Investors including federally insured financial institutions ended up suffering billions of dollars in losses on securities that contained home loans from Wells Fargo, the Department of Justice said in a statement announcing the accord. The probe focuses on debts in which borrowers were allowed to declare their incomes, without providing proof.
“Abuses in the mortgage-backed securities industry led to a financial crisis that devastated millions of Americans,” Alex Tse, the acting U.S. attorney for the Northern District of California, said in the statement. “Today’s agreement holds Wells Fargo responsible for originating and selling tens of thousands of loans that were packaged into securities and subsequently defaulted.”
The firm set out in 2005 to double production of two types of risky mortgages, known as subprime and Alt-A. As part of the push, it loosened requirements for stated-income loans, the government said. Yet the bank’s sampling and testing of the debts showed signs that information submitted was too often inaccurate, investigators found.
As the test results circulated within the bank, one employee in risk management called them “astounding,” the Justice Department said. Yet, the employee said, “instead of reacting in a way consistent with what is being reported” the bank was expanding stated-income lending.
U.S. probes into banks’ lending practices before the crisis continue to roll on. Wells Fargo’s accord may ultimately mark the Justice Department’s last multibillion-dollar penalty against a U.S. company for creating or selling crisis-era mortgages. Still, a number of overseas firms, such as UBS Group AG and HSBC Holdings Plc, have yet to resolve significant probes.
Wells Fargo set aside funds for the settlement before midyear, it said in a statement. Shares of the bank pared earlier gains, but were still up 0.6 percent as of 4 p.m. in New York.
“We are pleased to put behind us these legacy issues regarding claims related to residential mortgage-backed securities activities that occurred more than a decade ago,” Chief Executive Officer Tim Sloan said in the statement.
The San Francisco-based lender has been signaling the settlement’s approach. In January, Chief Financial Officer John Shrewsberry told Bloomberg his firm would likely hash out terms this year. While he declined to discuss the potential cost, the firm took a $3.3 billion litigation charge late in 2017, mainly for mortgage-related issues. Bloomberg Intelligence analyst Elliott Stein had estimated the settlement for mortgage-backed securities could cost more than $2 billion.

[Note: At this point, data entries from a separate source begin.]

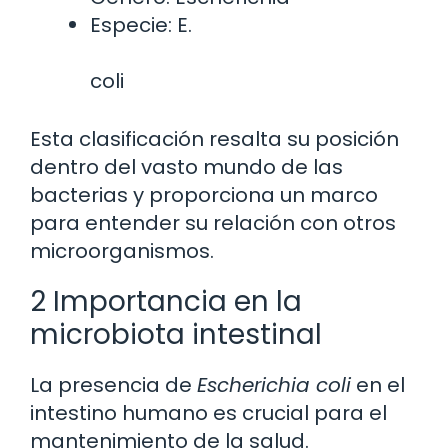
Especie: E.
coli
Esta clasificación resalta su posición
dentro del vasto mundo de las
bacterias y proporciona un marco
para entender su relación con otros
microorganismos.
2 Importancia en la
microbiota intestinal
La presencia de
Escherichia coli
en el
intestino humano es crucial para el
mantenimiento de la salud.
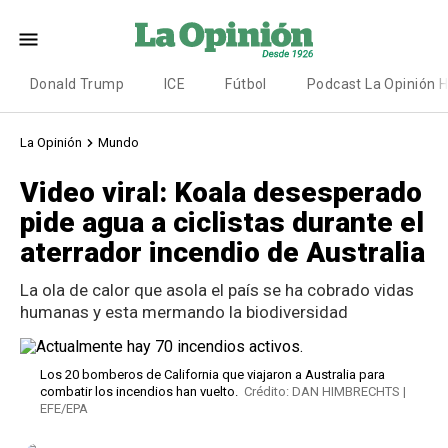
Donald Trump
ICE
Fútbol
Podcast La Opinión 
La Opinión
Mundo
Video viral: Koala desesperado
pide agua a ciclistas durante el
aterrador incendio de Australia
La ola de calor que asola el país se ha cobrado vidas
humanas y esta mermando la biodiversidad
Los 20 bomberos de California que viajaron a Australia para
combatir los incendios han vuelto.
Crédito: DAN HIMBRECHTS |
EFE/EPA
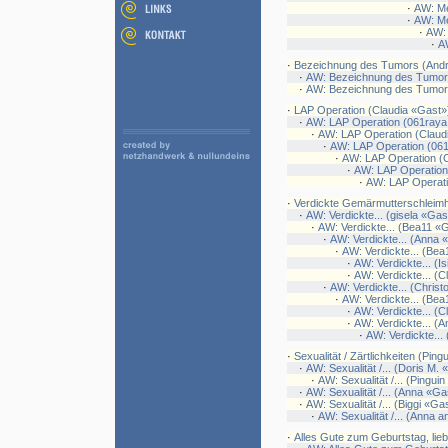
·
AW: Me
·
AW: Me
·
AW: 
·
A
·
Bezeichnung des Tumors (And
·
AW: Bezeichnung des Tumors
·
AW: Bezeichnung des Tumor
·
LAP Operation (Claudia «Gast»
·
AW: LAP Operation (061raya
·
AW: LAP Operation (Claud
·
AW: LAP Operation (06
·
AW: LAP Operation (C
·
AW: LAP Operation
·
AW: LAP Operati
·
Verdickte Gemärmutterschleim
·
AW: Verdickte... (gisela «Gas
·
AW: Verdickte... (Bea11 «
·
AW: Verdickte... (Anna 
·
AW: Verdickte... (Be
·
AW: Verdickte... (I
·
AW: Verdickte... (
·
AW: Verdickte... (Chris
·
AW: Verdickte... (Be
·
AW: Verdickte... (
·
AW: Verdickte... (
·
AW: Verdickte...
·
Sexualität / Zärtlichkeiten (Pin
·
AW: Sexualität /... (Doris M.
·
AW: Sexualität /... (Pingui
·
AW: Sexualität /... (Anna «Ga
·
AW: Sexualität /... (Biggi «Ga
·
AW: Sexualität /... (Anna a
·
Alles Gute zum Geburtstag, lie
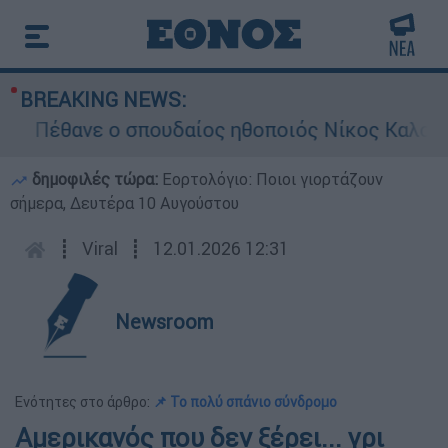
BREAKING NEWS:
Πέθανε ο σπουδαίος ηθοποιός Νίκος Καλογερό
δημοφιλές τώρα:
Εορτολόγιο: Ποιοι γιορτάζουν
σήμερα, Δευτέρα 10 Αυγούστου
┋
Viral
┋
12.01.2026 12:31
Newsroom
Ενότητες στο άρθρο:
📌 Το πολύ σπάνιο σύνδρομο
Αμερικανός που δεν ξέρει... γρι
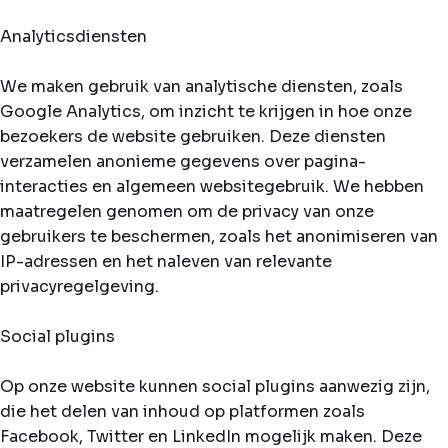
Analyticsdiensten
We maken gebruik van analytische diensten, zoals
Google Analytics, om inzicht te krijgen in hoe onze
bezoekers de website gebruiken. Deze diensten
verzamelen anonieme gegevens over pagina-
interacties en algemeen websitegebruik. We hebben
maatregelen genomen om de privacy van onze
gebruikers te beschermen, zoals het anonimiseren van
IP-adressen en het naleven van relevante
privacyregelgeving.
Social plugins
Op onze website kunnen social plugins aanwezig zijn,
die het delen van inhoud op platformen zoals
Facebook, Twitter en LinkedIn mogelijk maken. Deze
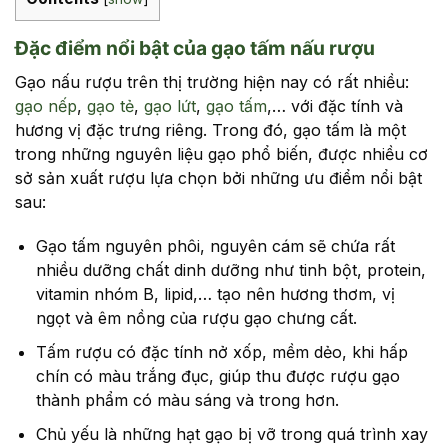
Đặc điểm nổi bật của gạo tấm nấu rượu
Gạo nấu rượu trên thị trường hiện nay có rất nhiều:
gạo nếp
,
gạo tẻ
,
gạo lứt
,
gạo tấm
,… với đặc tính và
hương vị đặc trưng riêng. Trong đó, gạo tấm là một
trong những nguyên liệu gạo phổ biến, được nhiều cơ
sở sản xuất rượu lựa chọn bởi những ưu điểm nổi bật
sau:
Gạo tấm nguyên phôi, nguyên cám sẽ chứa rất
nhiều dưỡng chất dinh dưỡng như tinh bột, protein,
vitamin nhóm B, lipid,… tạo nên hương thơm, vị
ngọt và êm nồng của rượu gạo chưng cất.
Tấm rượu có đặc tính nở xốp, mềm dẻo, khi hấp
chín có màu trắng đục, giúp thu được rượu gạo
thành phẩm có màu sáng và trong hơn.
Chủ yếu là những hạt gạo bị vỡ trong quá trình xay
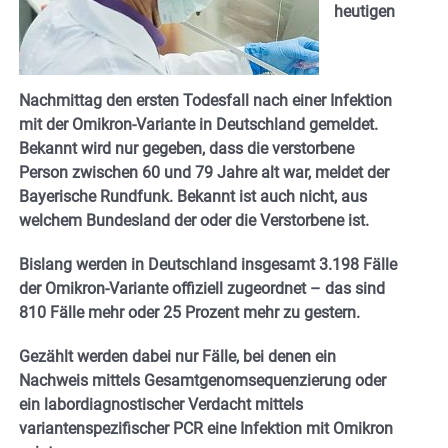
heutigen
Nachmittag den ersten Todesfall nach einer Infektion
mit der Omikron-Variante in Deutschland gemeldet.
Bekannt wird nur gegeben, dass die verstorbene
Person zwischen 60 und 79 Jahre alt war, meldet der
Bayerische Rundfunk. Bekannt ist auch nicht, aus
welchem Bundesland der oder die Verstorbene ist.
Bislang werden in Deutschland insgesamt 3.198 Fälle
der Omikron-Variante offiziell zugeordnet – das sind
810 Fälle mehr oder 25 Prozent mehr zu gestern.
Gezählt werden dabei nur Fälle, bei denen ein
Nachweis mittels Gesamtgenomsequenzierung oder
ein labordiagnostischer Verdacht mittels
variantenspezifischer PCR eine Infektion mit Omikron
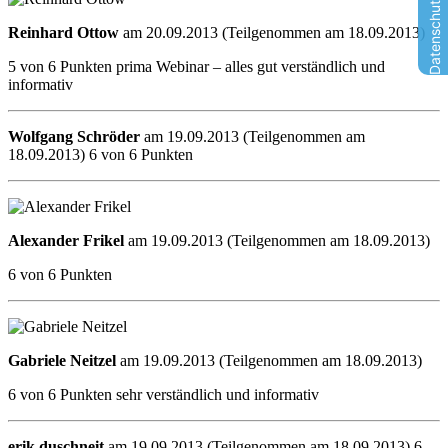
Reinhard Ottow
am 20.09.2013 (Teilgenommen am 18.09.2013)
5 von 6 Punkten prima Webinar – alles gut verständlich und
informativ
Wolfgang Schröder
am 19.09.2013 (Teilgenommen am
18.09.2013) 6 von 6 Punkten
Alexander Frikel
am 19.09.2013 (Teilgenommen am 18.09.2013)
6 von 6 Punkten
Gabriele Neitzel
am 19.09.2013 (Teilgenommen am 18.09.2013)
6 von 6 Punkten sehr verständlich und informativ
erik duschneit
am 19.09.2013 (Teilgenommen am 18.09.2013) 6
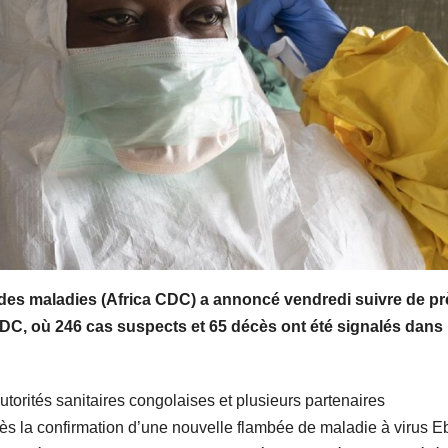
n des maladies (Africa CDC) a annoncé vendredi suivre de pr
RDC, où 246 cas suspects et 65 décès ont été signalés dans 
utorités sanitaires congolaises et plusieurs partenaires
rès la confirmation d’une nouvelle flambée de maladie à virus E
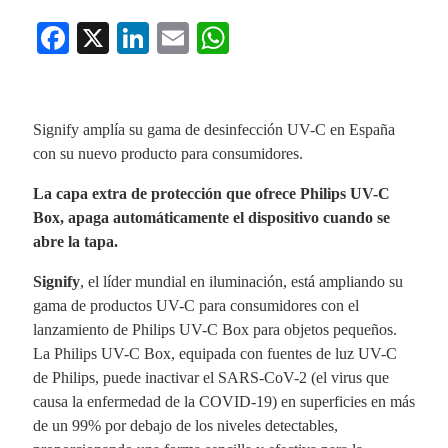
Fa
X
Li
E
W
ce
nk
m
ha
bo
ed
ail
ts
ok
In
A
Signify amplía su gama de desinfección UV-C en España
con su nuevo producto para consumidores.
pp
La capa extra de protección que ofrece Philips UV-C
Box, apaga automáticamente el dispositivo cuando se
abre la tapa.
Signify
, el líder mundial en iluminación, está ampliando su
gama de productos UV-C para consumidores con el
lanzamiento de Philips UV-C Box para objetos pequeños.
La Philips UV-C Box, equipada con fuentes de luz UV-C
de Philips, puede inactivar el SARS-CoV-2 (el virus que
causa la enfermedad de la COVID-19) en superficies en más
de un 99% por debajo de los niveles detectables,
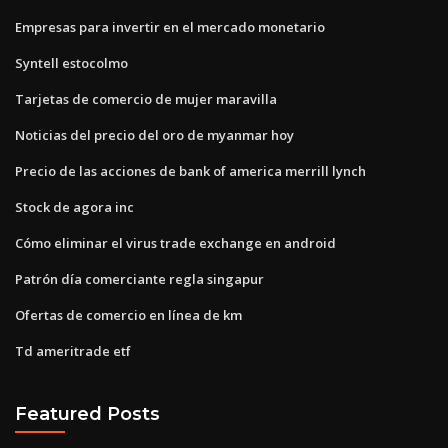
Empresas para invertir en el mercado monetario
Syntell estocolmo
Tarjetas de comercio de mujer maravilla
Noticias del precio del oro de myanmar hoy
Precio de las acciones de bank of america merrill lynch
Stock de agora inc
Cómo eliminar el virus trade exchange en android
Patrón día comerciante regla singapur
Ofertas de comercio en línea de km
Td ameritrade etf
Featured Posts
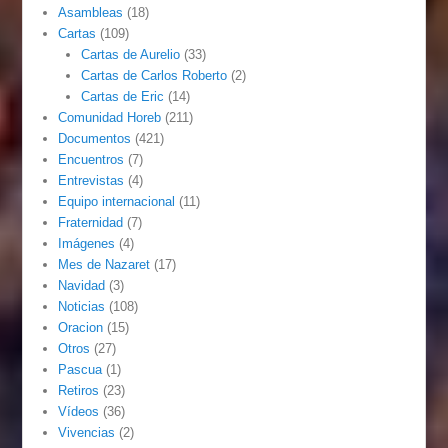
Asambleas
(18)
Cartas
(109)
Cartas de Aurelio
(33)
Cartas de Carlos Roberto
(2)
Cartas de Eric
(14)
Comunidad Horeb
(211)
Documentos
(421)
Encuentros
(7)
Entrevistas
(4)
Equipo internacional
(11)
Fraternidad
(7)
Imágenes
(4)
Mes de Nazaret
(17)
Navidad
(3)
Noticias
(108)
Oracion
(15)
Otros
(27)
Pascua
(1)
Retiros
(23)
Vídeos
(36)
Vivencias
(2)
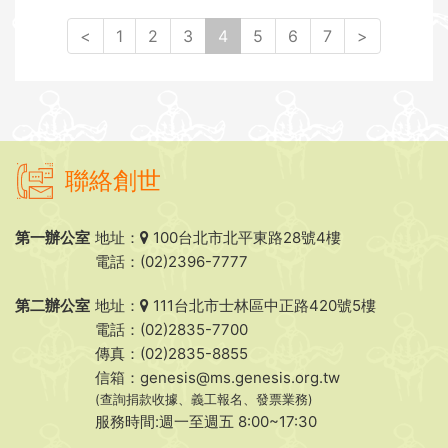
(
<
1
2
3
4
5
6
7
>
c
u
r
r
e
n
聯絡創世
t
)
第一辦公室
地址：
100台北市北平東路28號4樓
電話：(02)2396-7777
第二辦公室
地址：
111台北市士林區中正路420號5樓
電話：(02)2835-7700
傳真：(02)2835-8855
信箱：
genesis@ms.genesis.org.tw
(查詢捐款收據、義工報名、發票業務)
服務時間:週一至週五 8:00~17:30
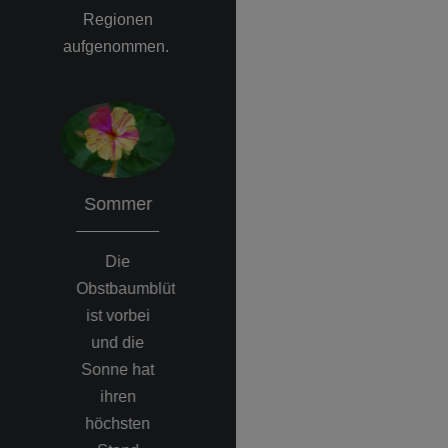
Regionen
aufgenommen.
Sommer
Herbst
Winte
Die
Häufiger
Der Win
Obstbaumblüte
Morgennebel
oder au
d
ist vorbei
kündigt
im
und die
den
Volksm
Sonne hat
Übergang
"die dun
ihren
zur
Jahresze
e
höchsten
kühleren
ist da. T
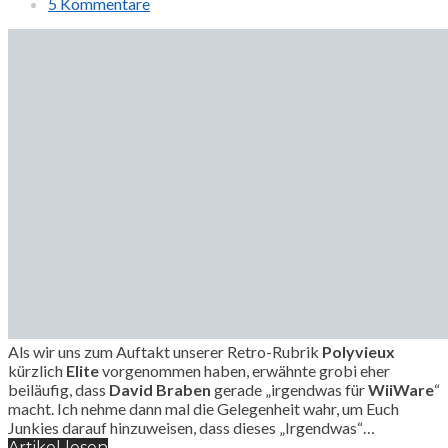
5 Kommentare
Als wir uns zum Auftakt unserer Retro-Rubrik
Polyvieux
kürzlich
Elite
vorgenommen haben, erwähnte grobi eher
beiläufig, dass
David Braben
gerade „irgendwas für
WiiWare
“
macht. Ich nehme dann mal die Gelegenheit wahr, um Euch
Junkies darauf hinzuweisen, dass dieses „Irgendwas“…
Artikel lesen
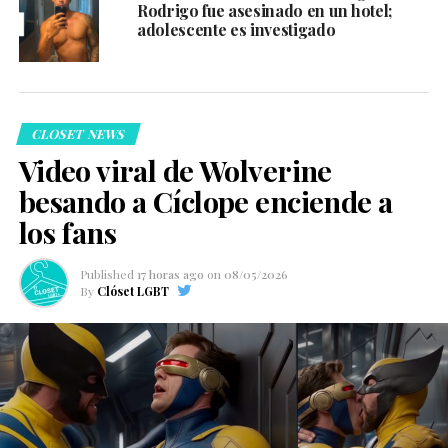
Rodrigo fue asesinado en un hotel;
adolescente es investigado
CLOSET NEWS
Video viral de Wolverine
besando a Cíclope enciende a
los fans
Published
17 horas ago
on
08/05/2026
By
Clóset LGBT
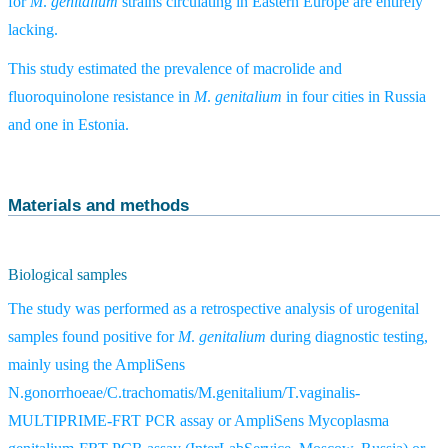
for
M
.
genitalium
strains circulating in Eastern Europe are entirely
lacking.
This study estimated the prevalence of macrolide and
fluoroquinolone resistance in
M
.
genitalium
in four cities in Russia
and one in Estonia.
Materials and methods
Biological samples
The study was performed as a retrospective analysis of urogenital
samples found positive for
M
.
genitalium
during diagnostic testing,
mainly using the AmpliSеns
N.gonorrhoeae/C.trachomatis/M.genitalium/T.vaginalis-
MULTIPRIME-FRT PCR assay or AmpliSens Mycoplasma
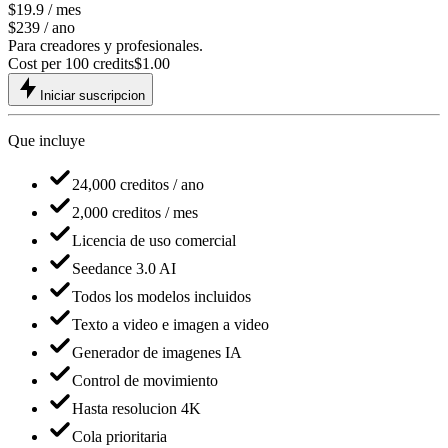
$19.9
/ mes
$239 / ano
Para creadores y profesionales.
Cost per 100 credits
$
1.00
Iniciar suscripcion
Que incluye
24,000 creditos / ano
2,000 creditos / mes
Licencia de uso comercial
Seedance 3.0 AI
Todos los modelos incluidos
Texto a video e imagen a video
Generador de imagenes IA
Control de movimiento
Hasta resolucion 4K
Cola prioritaria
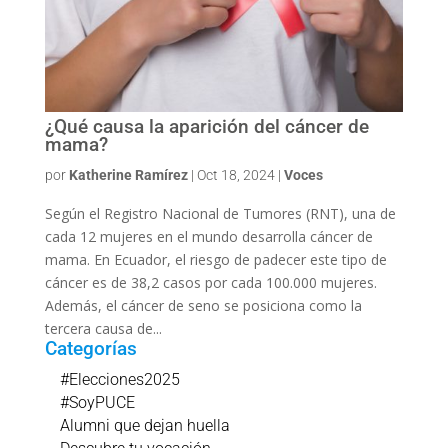
¿Qué causa la aparición del cáncer de
mama?
por
Katherine Ramírez
|
Oct 18, 2024
|
Voces
Según el Registro Nacional de Tumores (RNT), una de
cada 12 mujeres en el mundo desarrolla cáncer de
mama. En Ecuador, el riesgo de padecer este tipo de
cáncer es de 38,2 casos por cada 100.000 mujeres.
Además, el cáncer de seno se posiciona como la
tercera causa de...
Categorías
#Elecciones2025
#SoyPUCE
Alumni que dejan huella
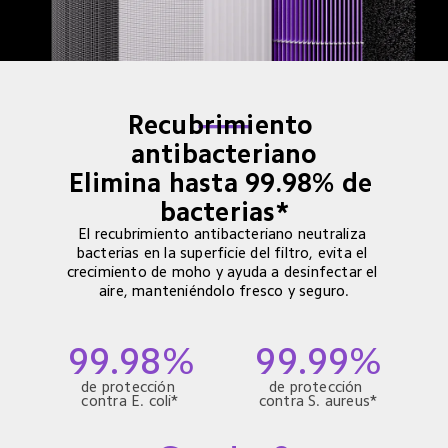
Recubrimiento 
antibacteriano

Elimina hasta 99.98% de 
bacterias*
El recubrimiento antibacteriano neutraliza 
bacterias en la superficie del filtro, evita el 
crecimiento de moho y ayuda a desinfectar el 
aire, manteniéndolo fresco y seguro.
99.98%
99.99%
de protección 
de protección 
contra E. coli*
contra S. aureus*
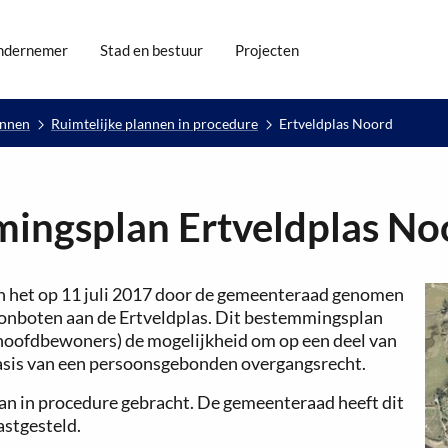
ndernemer
Stad en bestuur
Projecten
annen
Ruimtelijke plannen in procedure
Ertveldplas Noord
mingsplan Ertveldplas No
n het op 11 juli 2017 door de gemeenteraad genomen
oonboten aan de Ertveldplas. Dit bestemmingsplan
hoofdbewoners) de mogelijkheid om op een deel van
 basis van een persoonsgebonden overgangsrecht.
n in procedure gebracht. De gemeenteraad heeft dit
stgesteld.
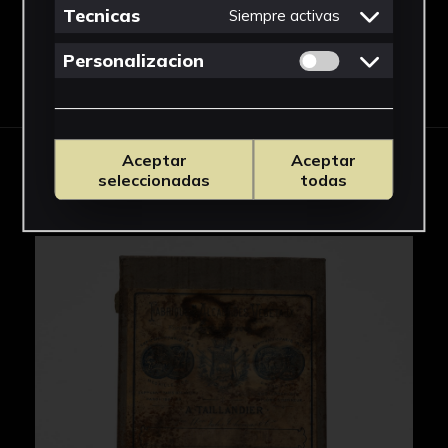
Tecnicas
Siempre activas
Permitir cookies 
Personalizacion
Descargar Ficha
Aceptar
Aceptar
IMÁGENES
seleccionadas
todas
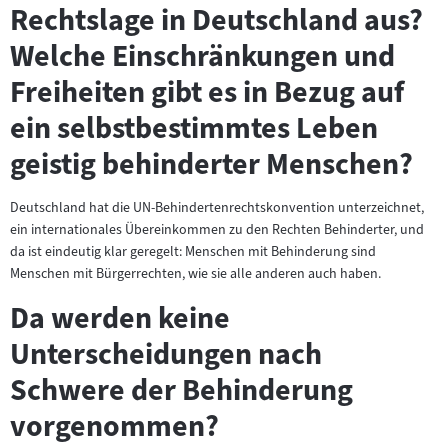
Rechtslage in Deutschland aus?
Welche Einschränkungen und
Freiheiten gibt es in Bezug auf
ein selbstbestimmtes Leben
geistig behinderter Menschen?
Deutschland hat die UN-Behindertenrechtskonvention unterzeichnet,
ein internationales Übereinkommen zu den Rechten Behinderter, und
da ist eindeutig klar geregelt: Menschen mit Behinderung sind
Menschen mit Bürgerrechten, wie sie alle anderen auch haben.
Da werden keine
Unterscheidungen nach
Schwere der Behinderung
vorgenommen?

The government’s complaint relies on the Financial Institutions Reform, Recovery and Enforcement Act — known as Firrea — a law that’s allowed authorities to sue banks years later over mortgages that burned federally insured financial institutions.
U.S. investigators cited tests of Wells Fargo mortgages that compared them with borrowers’ tax filings, revealing that more than 70 percent of loans sampled “had an unacceptable discrepancy between stated and actual income,” according to the Justice Department’s statement.
“Despite its knowledge that a substantial portion of its stated income loans contained misstated income, Wells Fargo failed to disclose this information,” the Justice Department said. The bank even took steps to “insulate itself” from the risks posed by such loans, screening many of them out of its own portfolio and limiting its liability to third parties, the government said.